Crispin hingegen war ein großer Reiter gewesen, ein Schwimmer und Wagenlenker, der beim alljährlichen Ernte-Rennen der Zweigespanne den Siegerpokal davontrug. Er hatte sich darauf gefreut, auf Lapienen Gutsherr zu werden, war, wie der Vater und sämtliche Nachbarn sagten, für diese Aufgabe wie gemacht. Er war zweiundzwanzig Jahre alt gewesen, achtzehn, als der Krieg begann, und älter würde er nun nicht mehr werden.

Das bedeutete, dass Gerda eines Tages mehr Jahre zählen würde als ihr ältester Bruder, und das war unvorstellbar traurig. Wenn sie daran dachte, wünschte sie sich, sie könnte immer ein Kind bleiben, das sich mit seinem besten Freund in der hintersten Speisekammer verkroch und Märchen las.

Thomas hatte keine Geschwister, keine lebenden und keine toten, und Gerda war nicht viel besser dran, weil sie ein Nachschrapsel war, mit dem die älteren nichts anfangen konnten. Aber sie hatten einander. So wie es im Märchen von der Schneekönigin stand: »Sie waren nicht Bruder und Schwester, aber sie hatten sich ebenso lieb, als wenn sie es gewesen wären.«

Thomas schwor Stein und Bein, er habe ihr das Buch gekauft, ohne zu wissen, dass das erste Märchen darin – ihr liebstes – von ihnen handelte. Er hatte nicht gewusst, dass der Junge und das Mädchen in der Geschichte ebenfalls Nachbarskinder waren, dass sich die Zweige der Rosenstöcke genauso um die Fenster ihrer Häuser schlängelten und sie im Sommer mit einem Sprung beieinander waren, während es im Winter mit all dem Schnee viel schwieriger war. Am meisten verblüffte beide, dass das Mädchen aus dem Märchen auch den Namen Gerda trug.
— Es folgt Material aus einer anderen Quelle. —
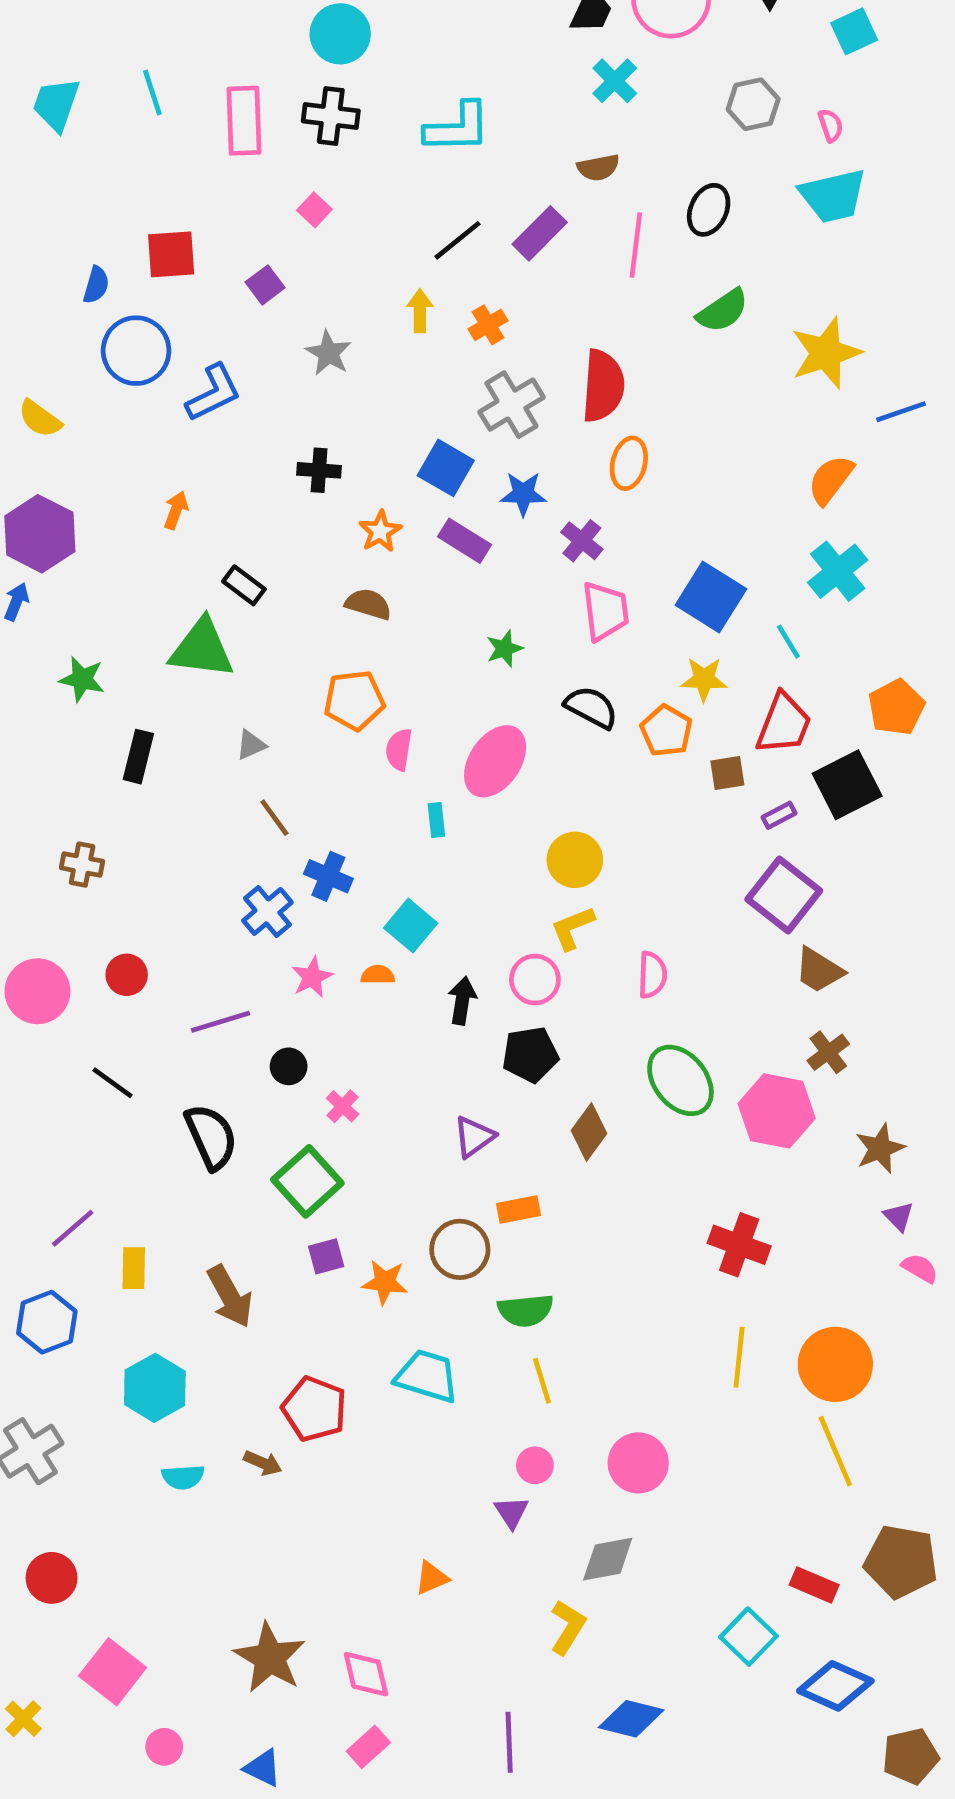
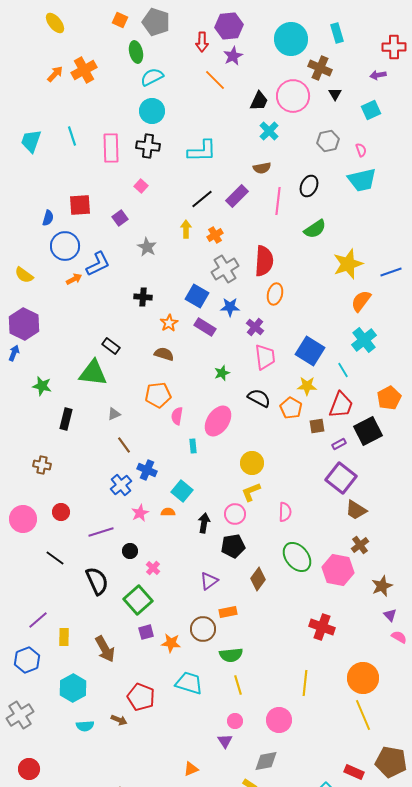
yellow star: (826, 353) -> (348, 264), moved
orange arrow: (176, 510) -> (74, 279), moved, turned 42
yellow line: (739, 1357) -> (305, 683), moved

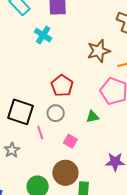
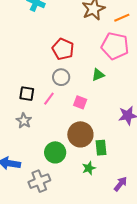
black square: (21, 112) -> (27, 94), moved, size x0.6
pink line: (40, 132) -> (49, 99), turned 64

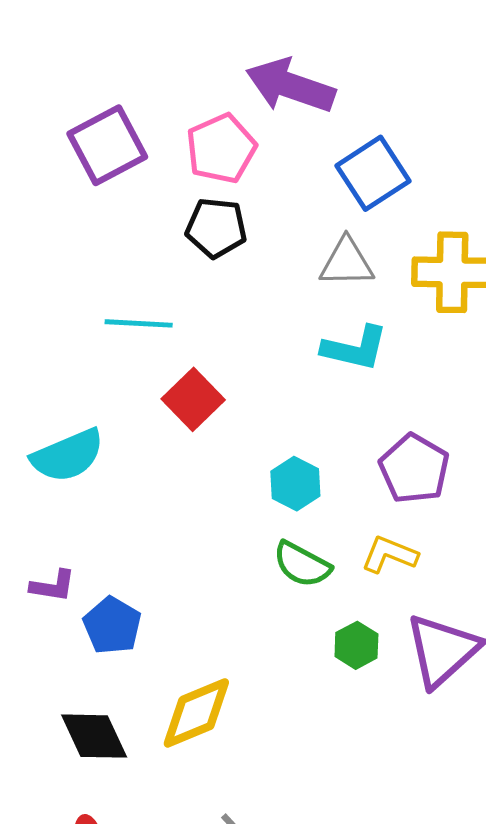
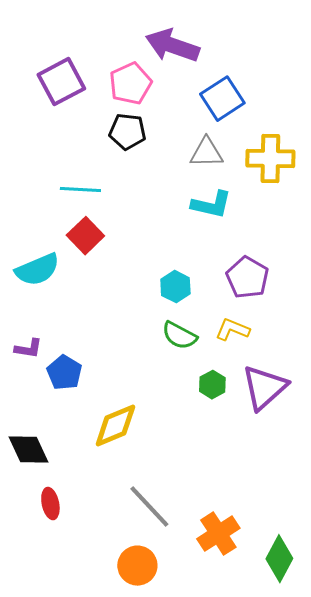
red square: (193, 399) -> (85, 236), moved
black diamond: (94, 736) -> (28, 450), moved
Gerda und Kay, so hießen die zwei.

Kay, fand Gerda, war ein ebenso hübscher Name wie Thomas, beide klangen nach einem Burschen, der klug und mutig, manchmal geradezu leichtsinnig und ein bisschen vorschnell war, aber durch und durch anständig – einfach der beste, den es gab.

Seit Thomas ihr das Buch geschenkt hatte und seit sie zusammen das Märchen von der Schneekönigin gelesen hatten, waren sie beide gefangen im Zauber der Geschichte. Sie hatten sich schon in manche hineingedacht und ihr im Spiel ein neues Ende erfunden, aber jetzt beschäftigten sie sich nur noch mit dieser einen. Mit der Geschichte von Gerda und Kay, die Nachbarskinder waren, gemeinsam am Fenster saßen und durch ein Guckloch in der winterlich beschlagenen Scheibe dem wirbelnden Tanz der Schneeflocken zusahen. Bis Kay eines Tages Gerdas Großmutter fragte: »Die Schneeflocken, die so schwärmen wie Bienen – haben die auch eine Königin?«

Es war eine Frage, wie Gerda und Thomas sie hätten stellen können, obwohl sie gar keine Großmutter hatten. Thomas hatte einen Großvater in Graudenz, der nur selten zu Besuch kam, aber wundervolle Briefe schrieb. Gerda hatte den lustigen Onkel Hutz, ihren Taufpaten, der dem Alter nach ein Großvater hätte sein können, doch ihre wirklichen Großeltern hatte sie nie gekannt. Die Großmutter im Märchen hatte Kay zur Antwort gegeben: »Freilich haben sie eine. Sie ist die größte von ihnen, und nie bleibt sie ruhig auf Erden, sie fliegt weiter in die schwarze Wolke hinauf.«

Als Gerda und Thomas in ihrem Versteck im alten Eishaus diese Zeilen zum ersten Mal gelesen hatten, hatte Gerda gespürt, dass die schwarze Wolke nichts Gutes bedeutete und dass auch um die Schneekönigin etwas war, das nichts Gutes verhieß. Im Märchen hatte der vorwitzige Kay sich nicht einschüchtern lassen.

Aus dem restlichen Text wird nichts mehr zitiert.